| EXERCISE DESCRIPTION |
For each line in the records that contains "years", make a copy.
- - -
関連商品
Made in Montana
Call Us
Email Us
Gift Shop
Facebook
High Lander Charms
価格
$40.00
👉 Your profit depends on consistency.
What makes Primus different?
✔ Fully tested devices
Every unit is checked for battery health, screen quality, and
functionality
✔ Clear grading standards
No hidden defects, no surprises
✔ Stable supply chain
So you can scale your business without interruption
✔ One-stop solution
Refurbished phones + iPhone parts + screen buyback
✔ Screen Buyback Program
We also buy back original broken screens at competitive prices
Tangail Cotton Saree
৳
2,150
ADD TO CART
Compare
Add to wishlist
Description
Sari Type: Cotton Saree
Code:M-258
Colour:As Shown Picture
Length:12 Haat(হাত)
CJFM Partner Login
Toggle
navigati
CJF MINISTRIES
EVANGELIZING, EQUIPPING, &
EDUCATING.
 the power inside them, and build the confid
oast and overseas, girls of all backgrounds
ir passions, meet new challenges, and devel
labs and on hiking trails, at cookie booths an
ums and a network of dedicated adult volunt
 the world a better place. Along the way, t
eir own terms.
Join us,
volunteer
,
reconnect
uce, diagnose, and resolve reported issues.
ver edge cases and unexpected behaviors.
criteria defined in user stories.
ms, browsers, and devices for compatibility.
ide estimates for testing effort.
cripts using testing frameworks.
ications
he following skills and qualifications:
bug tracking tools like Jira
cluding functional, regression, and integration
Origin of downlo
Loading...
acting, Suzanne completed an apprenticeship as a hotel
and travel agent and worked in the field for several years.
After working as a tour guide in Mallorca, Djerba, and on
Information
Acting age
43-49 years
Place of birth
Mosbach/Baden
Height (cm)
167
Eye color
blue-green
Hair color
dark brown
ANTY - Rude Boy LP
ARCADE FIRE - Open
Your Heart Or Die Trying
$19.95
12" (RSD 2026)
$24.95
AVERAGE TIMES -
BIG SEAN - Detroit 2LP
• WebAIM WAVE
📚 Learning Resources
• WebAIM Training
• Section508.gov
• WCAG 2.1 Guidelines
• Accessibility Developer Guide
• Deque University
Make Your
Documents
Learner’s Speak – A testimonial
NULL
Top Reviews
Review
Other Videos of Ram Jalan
- - -
| TASK RESULT |
and travel agent and worked in the field for several years.
43-49 years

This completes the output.